**Exercise task 1**
Answer these questions using the article on the Hometap lawsuits:
(a) At which firm is Aaron Rihn a partner?
(b) What share of the home's appraised value was the 10-year option contract based on?
(c) At what level is Hometap's annualized rate of return capped?
**Exercise task 2**
Carry on the article about the Hometap lawsuits, picking up right after its final sentence.

**Text segment**
Aaron Rihn, partner at Robert Peirce & Associates, filed one of the recent complaints against Hometap on behalf of a consumer, and emphasized his argument that the contracts are subject to state and federal regulations.
“Hometap offers grossly unfair and unconscionable loans to homeowners facing financial difficulty who want to withdraw equity in their home,” he wrote in an email Tuesday.
Neither a spokesperson for Hometap nor other attorneys for the parties in the cases responded to requests for comment.
The
The accusations
New Jersey customers Ryan Billey and Keicha Greenidge sued Hometap in February, regarding the approximately $98,000 they received in an HEI contract. They described the process, in which Hometap offered a 10-year option contract based on 13% of their home’s $802,000 appraised value. The contract was underwritten without regard to their income, assets or future ability to settle, the homeowners say.
Hometap’s annualized rate of return is capped at 20%. The individuals suggest that if Hometap were to exercise its option contract today, they’d owe $177,000, well above what they received and far above what they could afford, and that Hometap company could force a foreclosure.
Billey and Greenidge described the contract as akin to a reverse mortgage without that product’s consumer protections.
Is it a mortgage?
Plaintiffs note that several of the HEI documents they received referred to Hometap as a lender, and described the transaction as a “mortgage loan” with a “borrower.”
In a motion filed last week to compel arbitration with Billey and Greenidge, Hometap said its product is not a mortgage because it doesn’t create debt or extend credit. The customers are not obligated to repay Hometap, the company argues.

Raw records
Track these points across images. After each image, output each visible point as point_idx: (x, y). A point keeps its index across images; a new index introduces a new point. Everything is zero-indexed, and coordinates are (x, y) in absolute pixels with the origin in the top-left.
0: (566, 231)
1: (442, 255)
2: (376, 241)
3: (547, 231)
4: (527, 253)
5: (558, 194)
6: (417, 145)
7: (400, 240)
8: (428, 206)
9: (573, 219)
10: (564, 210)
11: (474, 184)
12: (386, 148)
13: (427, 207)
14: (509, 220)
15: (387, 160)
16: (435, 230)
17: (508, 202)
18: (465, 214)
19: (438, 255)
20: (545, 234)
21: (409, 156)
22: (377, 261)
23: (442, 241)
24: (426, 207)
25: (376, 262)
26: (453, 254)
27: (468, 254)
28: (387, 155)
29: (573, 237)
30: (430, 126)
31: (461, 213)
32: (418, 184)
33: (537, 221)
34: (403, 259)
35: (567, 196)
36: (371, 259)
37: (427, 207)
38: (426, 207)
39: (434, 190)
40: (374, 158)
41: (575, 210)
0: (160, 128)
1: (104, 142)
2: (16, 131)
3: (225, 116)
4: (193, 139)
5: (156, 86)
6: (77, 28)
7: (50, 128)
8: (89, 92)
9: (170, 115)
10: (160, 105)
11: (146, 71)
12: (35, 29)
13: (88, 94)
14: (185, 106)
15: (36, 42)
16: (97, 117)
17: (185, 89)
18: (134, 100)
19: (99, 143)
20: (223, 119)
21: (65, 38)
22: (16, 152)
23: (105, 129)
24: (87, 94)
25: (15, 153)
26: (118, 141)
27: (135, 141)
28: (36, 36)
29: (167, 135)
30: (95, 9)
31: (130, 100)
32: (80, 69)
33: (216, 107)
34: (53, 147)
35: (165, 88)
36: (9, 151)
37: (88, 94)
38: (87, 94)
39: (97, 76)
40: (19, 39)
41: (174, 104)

**Output 1**
(a) Robert Peirce & Associates
(b) 13%
(c) 20%

**Output 2**
Hometap entered a mortgage and security agreement to create an enforceable lien against the plaintiffs’ property, Chief Compliance Officer Adam Jaskievic wrote in a declaration filed last week. The company did not respond to a specific question as to whether the instrument clashes with Hometap’s contention that their product is a mortgage.
Next steps
Billey and Greenidge want Hometap to cease issuing their option purchase agreements, and to stop collecting on them. A New Jersey judge will hear Hometap’s motion to compel arbitration against those plaintiffs in late July.
The company has also indicated it will file to compel arbitration in a Pennsylvania suit. Similar TILA complaints were filed against Hometap in North Carolina and California on June 3 and June 23, respectively. The lawsuit against the HEI provider by the Massachusetts attorney general remains pending.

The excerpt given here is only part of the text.